BLITZER: What was the nature of the conversation with the White House chief of staff Andy Card?
DOWNIE: This did not come up. It was an incidental conversation about something else, and the special prosecutor merely wanted to know from Bob, did the subject of Valerie Plame come up, and Bob said no.
BLITZER: Who is the second official you're about to name in The Washington Post?
DOWNIE: That is Andy Card. Today we already named Libby and discussed Bob's testimony about his conversation with Libby in which Bob also does not remember Valerie Plame coming up, and as he searched through his notes, did not see any notes that he had taken about Valerie Plame being named by Mr. Libby.
BLITZER: And so the third source, who still doesn't want his or her name to be made public, Bob did discuss the conversation with this third still-unnamed source in detail with the special prosecutor?
DOWNIE: Yes, because the source gave Bob permission to discuss this with the special prosecutor, but not permission to write about it in the Post.
BLITZER: Can you report, can Bob report, or The Washington Post report, the nature of this conversation with this third unidentified source without violating any kind of ground rules? Now that he's discussed it in a deposition that will be presented, presumably, to a grand jury?

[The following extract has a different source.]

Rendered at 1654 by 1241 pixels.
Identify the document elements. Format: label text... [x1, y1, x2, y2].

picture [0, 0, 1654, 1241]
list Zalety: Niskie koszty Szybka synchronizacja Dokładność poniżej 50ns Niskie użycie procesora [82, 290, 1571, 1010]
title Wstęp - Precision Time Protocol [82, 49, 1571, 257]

DOWNIE: No. That secret testimony will be presented secretly to the grand jury. We must still maintain this pledge to our source. If you recall, much earlier in the investigation, another one of our reporters, Walter Pincus, testified in a deposition also, with permission of the source, about a conversation which turns out that Mrs. Wilson didn't come up.
But nevertheless, that source gave permission for Walter to testify, but not permission for Walter to write about the details of the conversation or identify the source, and we still haven't. It is sacred at this newspaper, as it is at most newspapers, and I assume at your network also, to not reveal the names and contents of conversations unless we're given permission to do so by our confidential sources.
BLITZER: Are you angry at Bob Woodward?
DOWNIE: No. He made a mistake. He apologized for it. I've asked him to improve his communications with me about work he's doing on his books that could produce things for the newspaper. He's promised to do so. We're going to move ahead now.
BLITZER: And so, unlike Judy Miller, whose career at The New York Times is over with, you expect Bob Woodward to be at The Washington Post for a long time to come?
DOWNIE: Oh, yes. I certainly do. This is not an analogous case at all.